+53
-17
Uzun zamandır ilk kez bu gün dışarı çıktım. Yolda yürürken evimi ailemi ne kadar özlediğimi, ne kadar göresim geldiğini fark ettim. Hüzünlendim işte ne yaparsın.
Zihnim bu düşüncelerle meşgulken tek katlı bir evin penceresinin yanında olduğumu, hatta farkında olmadan dumanı şiirlere karışan bir sigara yaktığımı çok sonradan fark ettim. içeriye baktığımda elimi uzatsam tutacağım bir adam camın hemen ardındaki koltuğa oturmuştu. içeri dikkatlice bakınca benim yaşlarda iki oğlan, bir küçük bir kız ve galiba anne olan bir bayan vardı. Sobanın üstünden çayı alıyordu anne. içerisinin hem sevgiden hemde sobadan kaynaklanan sıcağı ev ahalisinin halinden belliydi. Baba ara sıra mendilini çıkarıp terini bile siliyordu. Belki de Abidinin mutluluğun resmi diye çizdiği aile karşımdaydı.
ikinci sigaramı yakıp bir yandan bu güzel aileyi izlemeye bir yandan da içimi kemiren kıskançlık duygusunu düşünmeye başladım. içimden keşke bir gök taşı düşse ev tarumar olsa diyordum.
Ben kendi imgelemimde uçarak oradan uzaklaşırken camın açıldığını duyup geri döndüm. Demek ki içerisi çok sıcaktı.Bu kez geldiğimde artık sevgi dolu sözlerini bile duyuyordum. içimdeki kıskançlık gitgide büyüyordu.
Sinirden titreyen ellerim benden bağımsız olarak bir anda kalktı. içeride koltukta oturan evin beyinin kel kafasına elimde olmadan parmaklığın arasından bir şamar indirdim. Herifin çayı döküldü o an tüm aile bana döndü. Dahada sinirlendim bu kez iki kolumla o dağ gibi adamın kafasını dışarıdan yakaladığım gibi kelle koltuk yaptım aradaki demirlere aldırmadan. Neden mi sadece kıskançlıktan.
Bir andan ortalık savaş alanına döndü. Büyük çocuklar bırak lan babamı diye feryat ederken, küçük çocuk ve anne birbirlerine sarılıp ağlamaya başladılar bu beklenmedik süpriz karşısında. Sonra içeriden saldırılar başladı. Kafama sıcak çay döküp beni bırakmaya zorluyorlardı. Kendimi kapağı tutarken elleri yanan cüneyt arkın gibi hissediyordum.Bu arada herifte cana gelmiş kurtuldu kurtulacaktı. Sonra çocuklardan birinin ortalıkta olmadığını fark ettim. Sonra kafama sert bir cismin çarptığını hatırlıyorum.
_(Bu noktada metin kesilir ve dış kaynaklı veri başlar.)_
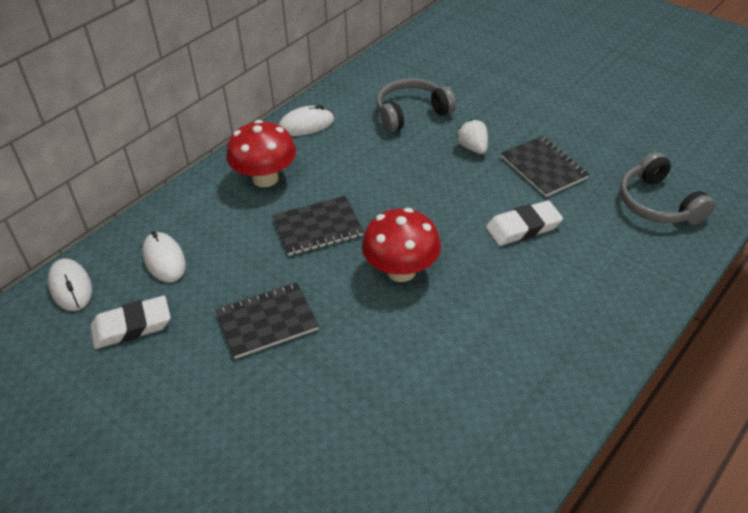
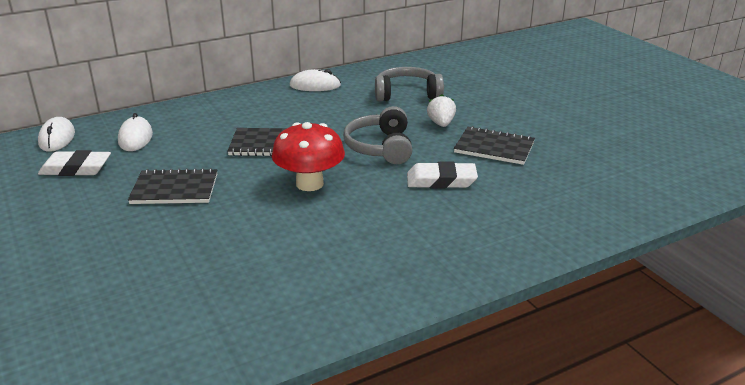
camera: 20 degrees right, 15 degrees down
(265, 178) = (254, 109): red mushroom -> none
(543, 168) = (494, 148): black notebook -> black notebook turned 60 degrees counterclockwise
(658, 204) = (585, 192): grey headphones -> grey headphones (380, 147)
Uyandığımda bir çöp tenekesinin içindeydim. Anladığım kadarıyla içeriden bir anda kaybolan bin dışarı çıkıp kafama odunla vurmuş sonra beni çöpe atmıştı. Belki hepsi kaldırıp beni çöpe atmıştı. Orayı hatırlamıyorum.Ama diğer sefere halatla boğazlamazsam binin çocuğunu. Onlar görürler.